# Big Show Hair!



## KPoos (Aug 29, 2009)

So how did they do on Easter weekend?


----------



## *tina* (Jan 3, 2010)

They looked great!


----------



## Fluffyspoos (Aug 11, 2009)

Aw, Bindi has gorgeous skin! They both look great! ^^


----------



## flyingduster (Sep 6, 2009)

oohh, they _will_ look awesome when they have the big AKC hair won't they!!! Can't wait! Do keep sharing pics as they grow out, Bindi is starting to look cool now! 

How did they do at that show??


----------



## jak (Aug 15, 2009)

Nice pics there 

Did you get any pics in the ring.. Bindi would be a beauty to see moving!
Her CC is starting to look good.. just a few tweaks here and there, and some more neck hair, and it will be fantastic!


----------



## thestars (May 2, 2009)

KPoos said:


> So how did they do on Easter weekend?


Buoy won in his class and got Reserve both days against my friend Ann's little black boy.

Bindi won in her class. Beautiful Black Specials bitch took it both days. Second day was without hairspray because the judge for group doesn't like it. Didn't stay to watch group and BIS as it was getting to hot and humid in the building.

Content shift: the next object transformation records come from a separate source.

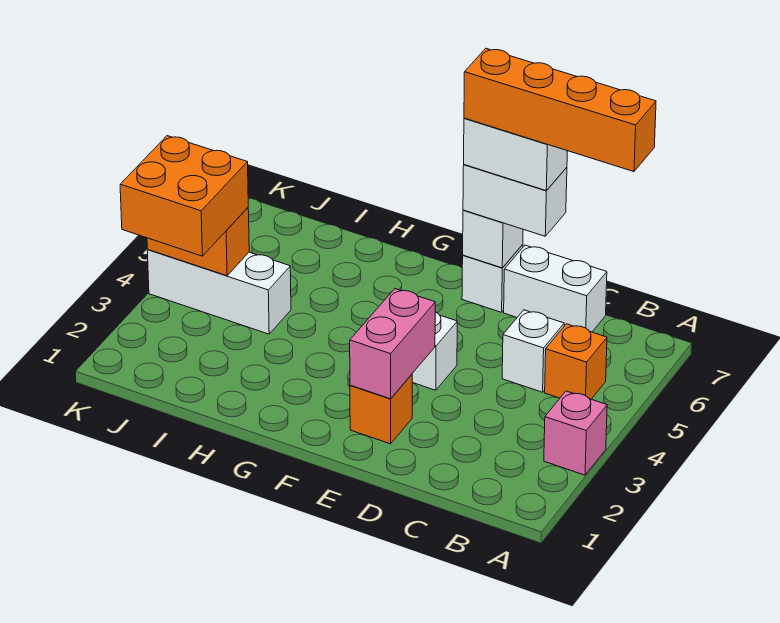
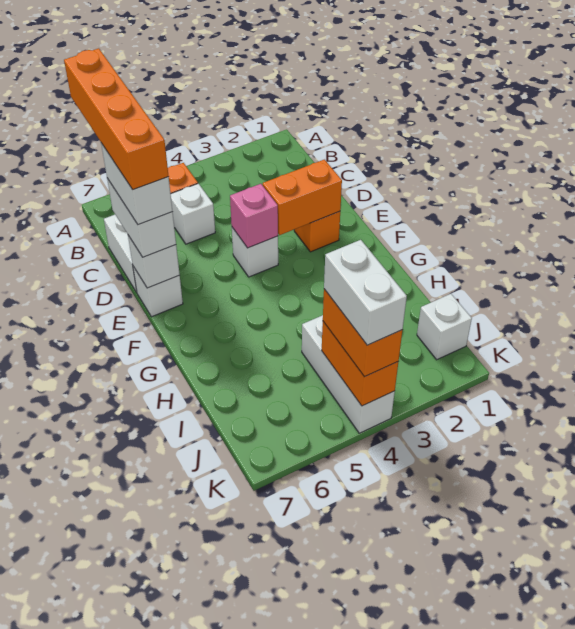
pink 1x1 brick [544,391,607,475] -> pink 1x1 brick moved to [230,184,278,248]
pink 1x2 brick [350,289,435,399] -> orange 1x2 brick [263,160,342,235]
none -> white 1x1 brick [417,294,472,360]
orange 2x2 brick [120,136,248,256] -> orange 1x2 brick [323,289,402,377]
none -> white 1x2 brick [324,240,407,345]

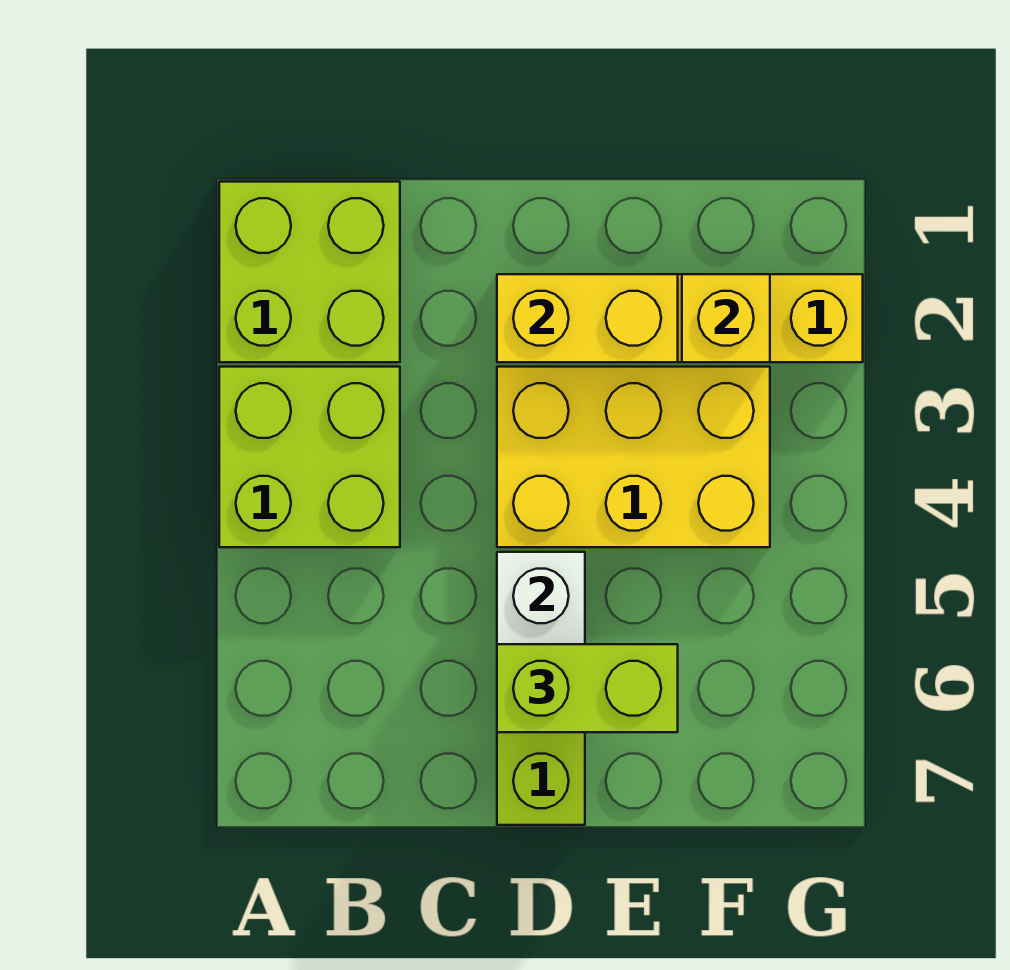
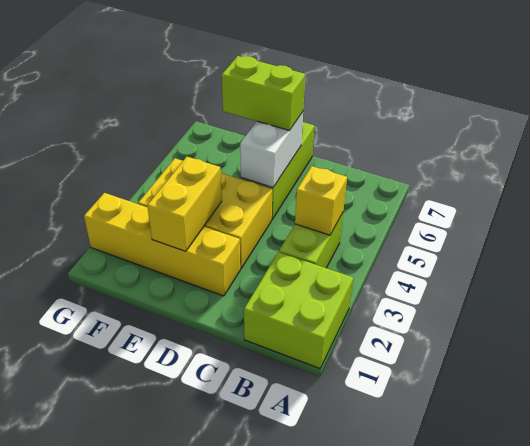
lime 2x2 brick [219,367,400,547] -> lime 1x2 brick [279,213,343,268]
yellow 1x2 brick [497,274,678,362] -> yellow 1x2 brick turned to [147,157,222,251]
yellow 1x1 brick [682,274,770,362] -> yellow 1x1 brick moved to [295,166,347,235]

Got some video and will post via my website. My website is always up to date on what shows and events we are scheduled for or have accomplished. Also, stay tuned for more Patriot Poodles in the AKC show ring...


----------



## thestars (May 2, 2009)

With my mentors and Poodle Club Members there at the show it was an easier weekend to get everybody all groomed up! It helped to have our grooming slots just outside our show ring both days too. Group was held their as well so we got extremely lucky.


----------



## spoospirit (Mar 10, 2009)

_Congratulations! Bindi is looking lovely!! Buoy is a really handsome fella. I don't think I have seen him before.
_


----------



## apoodleaday (Feb 22, 2010)

Lookin good! Hope you had a good time


----------



## thestars (May 2, 2009)

spoospirit said:


> _Congratulations! Bindi is looking lovely!! Buoy is a really handsome fella. I don't think I have seen him before.
> _


He's been on here before. His real name is Mickey but he is a Boy and Buoy was a off pronunciation of boy.
Here is an amazing shot I got of him after his bath last Thursday before the show. We'll have pro photos done of him next but after we get some more coat growth.


----------



## BFF (Jun 10, 2009)

Yea! Congratulations on a great weekend. They both look amazing.


----------